Politique › Institutionnel

Force mixte multinationale: La réunion d’experts s’ouvre à Yaoundé

Le Palais des Congrès rassemble depuis ce jeudi et ce jusqu’au 07 février, de nombreuses institutions internationales

Le Palais des Congrès de Yaoundé a abrité ce jeudi en matinée l’ouverture de la réunion d’experts devant définir les modalités de mise en uvre d’une Force mixte multinationale (FMM) visant à contrer le terrorisme et de manière plus spécifique Boko Haram.

Cette réunion, qui se tient du 05 au 07 février 2015, se donne pour objectifs d’établir le concept d’opération de la Force ; le concept logistique mais également les règles d’engagement pour toutes les parties prenantes.

La FMM, forte de 7.500 hommes, avait été annoncée lors du récent sommet de l’Union Africaine (UA), tenu les 30 et 31 janvier derniers dans la capitale éthiopienne, sur la base d’un projet soumis par la Commission du bassin du Lac Tchad dont les pays membres s’étaient déjà accordés pour la création d’un tel dispositif pour lutter contre Boko Haram.

Comme le cadre juridique et le mode opérationnel de la FMM, dont l’avènement est déjà précédé du déploiement de troupes tchadiennes aux côtés du Cameroun et du Nigeria, le montant et les contributions du fonds d’affectation spéciale évoqué constituent en fait les principaux axes de réflexion des participants à cette rencontre qui suscite de fortes attentes auprès des pays touchés ou menacés par les activités terroristes de Boko Haram.

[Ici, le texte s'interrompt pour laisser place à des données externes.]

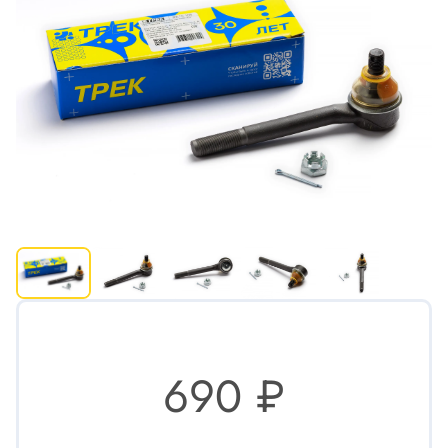
690 ₽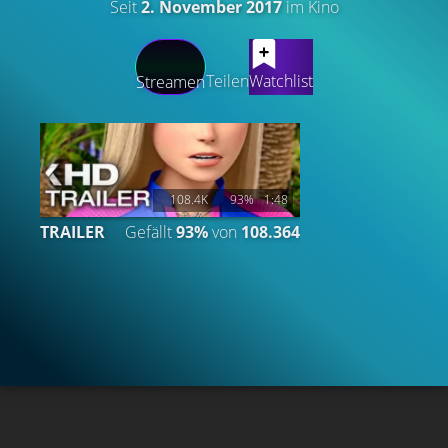
Seit
2. November 2017
im Kino
LATEST CONTENT
Teilen
Watchlist
Streamen
108.4K
93%
1:48
TRAILER
Gefällt
93%
von
108.364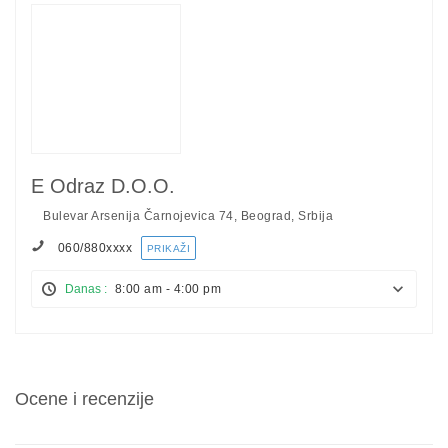
E Odraz D.o.o.
Bulevar Arsenija Čarnojevica 74, Beograd, Srbija
060/880
xxxx
PRIKAŽI
Danas :
8:00 am - 4:00 pm
Ocene i recenzije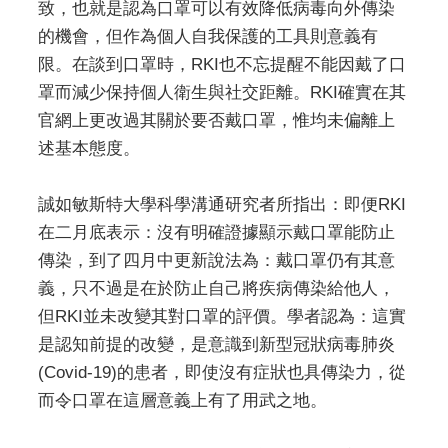
致，也就是認為口罩可以有效降低病毒向外傳染
的機會，但作為個人自我保護的工具則意義有
限。在談到口罩時，RKI也不忘提醒不能因戴了口
罩而減少保持個人衛生與社交距離。RKI確實在其
官網上更改過其關於要否戴口罩，惟均未偏離上
述基本態度。
誠如敏斯特大學科學溝通研究者所指出：即便RKI
在二月底表示：沒有明確證據顯示戴口罩能防止
傳染，到了四月中更新說法為：戴口罩仍有其意
義，只不過是在於防止自己將疾病傳染給他人，
但RKI並未改變其對口罩的評價。學者認為：這實
是認知前提的改變，是意識到新型冠狀病毒肺炎
(Covid-19)的患者，即使沒有症狀也具傳染力，從
而令口罩在這層意義上有了用武之地。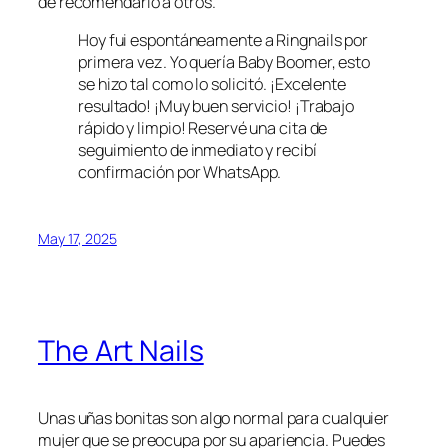
de recomendarlo a otros.
Hoy fui espontáneamente a Ringnails por
primera vez. Yo quería Baby Boomer, esto
se hizo tal como lo solicitó. ¡Excelente
resultado! ¡Muy buen servicio! ¡Trabajo
rápido y limpio! Reservé una cita de
seguimiento de inmediato y recibí
confirmación por WhatsApp.
May 17, 2025
The Art Nails
Unas uñas bonitas son algo normal para cualquier
mujer que se preocupa por su apariencia. Puedes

Ces experts proviennent du Cameroun, du Niger, du Nigeria, de la République centrafricaine (RCA) et du Tchad, les principaux pays membres de la CBLT, puis du Bénin (pour sa décision de mise à disposition de troupes), de l’UA même avec d’autres organisations internationales et des partenaires au développement. Ces assises surviennent au lendemain d’une attaque massive de Boko Haram mercredi matin à Fotokol, dans la région de l’Extrême- Nord, qui a causé plus de 300 morts parmi les assaillants, contre 7 soldats camerounais, 16 militaires tchadiens et des dizaines de civils.

C’est le début d’un processus qui, reconnaît-on, est assuré de prendre des mois pour se concrétiser et dont la mise en uvre effective dépendra des soutiens financiers attendus des partenaires internationaux, une contrainte à laquelle bute déjà l’opérationnalisation de la Force africaine en attente (FAA) sans cesse retardée depuis des années.